臺下靜得落針可聞。有人喉結滾動,有人手指微顫。荀彧目光掃過人羣,最終停在一名鬚髮斑白的老功曹臉上——此人乃陳留周氏家臣,周氏田連阡陌,隱戶數千,向來視官府如無物。
“周功曹。”荀彧點名。
老功曹出列,腰背佝僂,卻昂首道:“老朽在。”
“周氏名下,登記在冊之田,共四萬三千七百畝,戶冊在籍者,八百六十二口。”荀彧翻開一卷竹簡,聲如金石,“然去歲冬,典農官踏勘周氏封邑,量得無主荒坡、淤地、林地共計九萬一千五百畝。此九萬餘畝,依例,當入官屯。”
老功曹臉色霎時慘白,嘴脣翕動,卻發不出聲。
荀彧將銅錢輕輕放回案上,叮噹一聲脆響:“然周氏昨日已呈《義田牒》,願捐田三千畝爲‘勸學田’,供陳留學子束脩。此三千畝,已錄入戶等司檔,即刻授周氏‘信錢’三百枚。餘下八萬八千五百畝……”

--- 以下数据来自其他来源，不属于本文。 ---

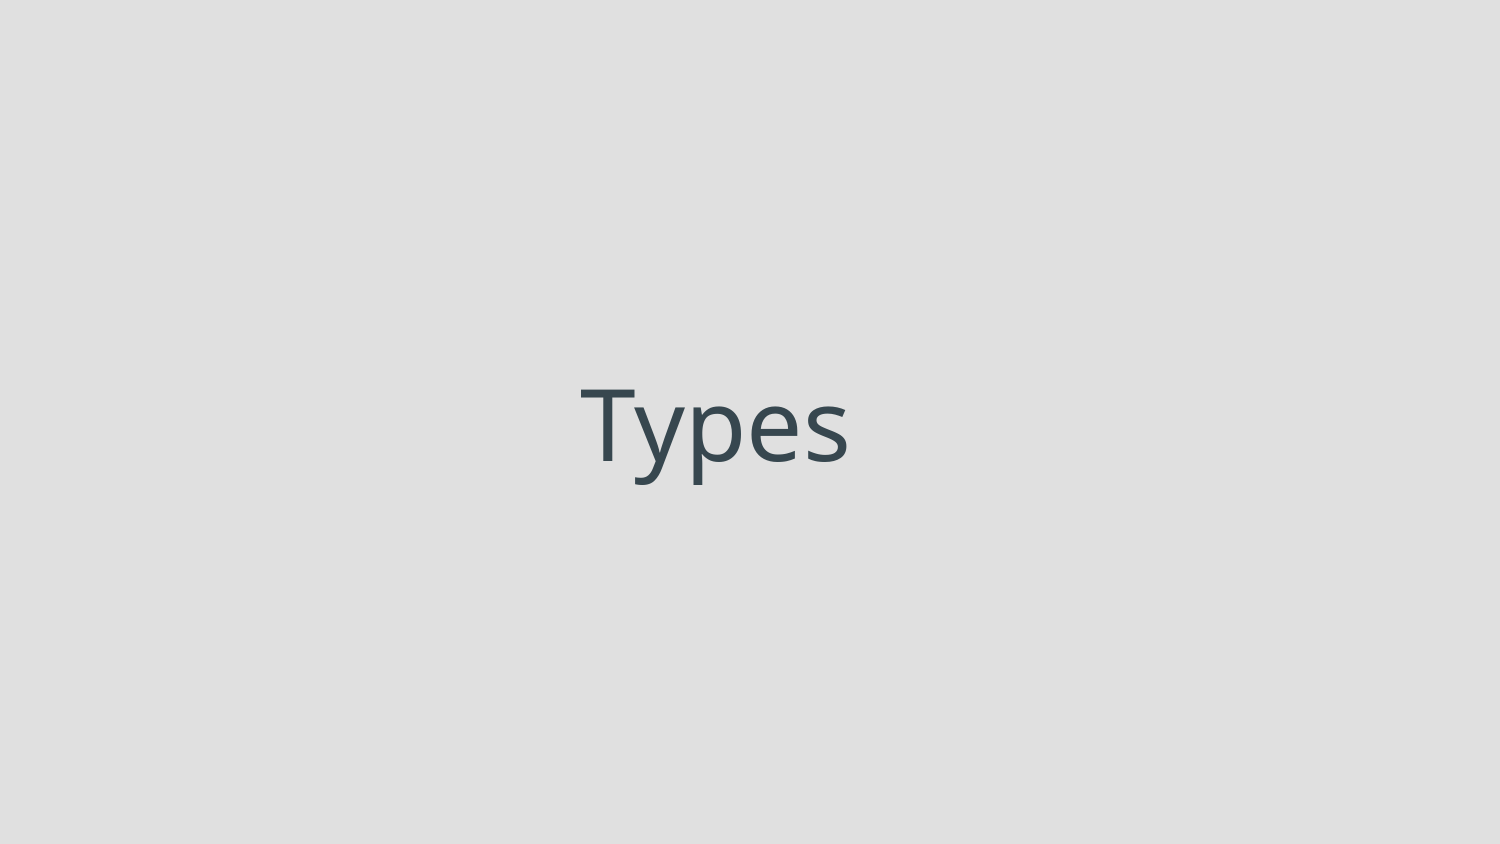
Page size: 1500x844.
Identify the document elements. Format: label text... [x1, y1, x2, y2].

title Types [205, 86, 1227, 758]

他頓了頓,環視全場:“三月之內,周氏若能補全戶帖、地契、租佃文約,並按實額繳清地產稅,官屯之界,可退一裏;若逾期,則界樁前移,永不再議。”
老功曹渾身劇震,雙膝一軟,竟當衆跪倒,額頭重重磕在青磚上:“謝……謝丞相恩典!”
荀彧未扶,只淡淡道:“非我恩典。乃周氏信了新政,新政便還周氏以信。”
散會後,荀彧獨步至未央宮北闕。此處殘垣斷壁間,幾株野桃正盛放,粉白花瓣隨風飄落,沾在他玄色袍角。他伸手拈下一瓣,指尖捻碎,粉屑簌簌落下。忽然想起袁術——那個總愛在宴席上折花簪鬢的少年,醉後高歌“大丈夫當帶三尺劍立不世功”,如今屍骨已寒,墳頭草長。
他仰頭,見北闕斷牆上,不知何人以炭條塗鴉,畫着一隻歪斜的耳廓,耳下懸一柄斷劍。旁邊一行稚拙小字:“**大耳賊,耳大招風,劍斷人亡**。”
荀彧凝視良久,忽從袖中取出炭條,在斷劍旁添一筆——劍鋒重新接續,寒光凜凜,直指南方。又在耳廓之下,補上兩個字:**劉備**。
風過,桃花紛揚如雪。他轉身離去,袍角掃過斷牆,拂去半行塗鴉,唯餘“劉備”二字,在春陽下灼灼如烙。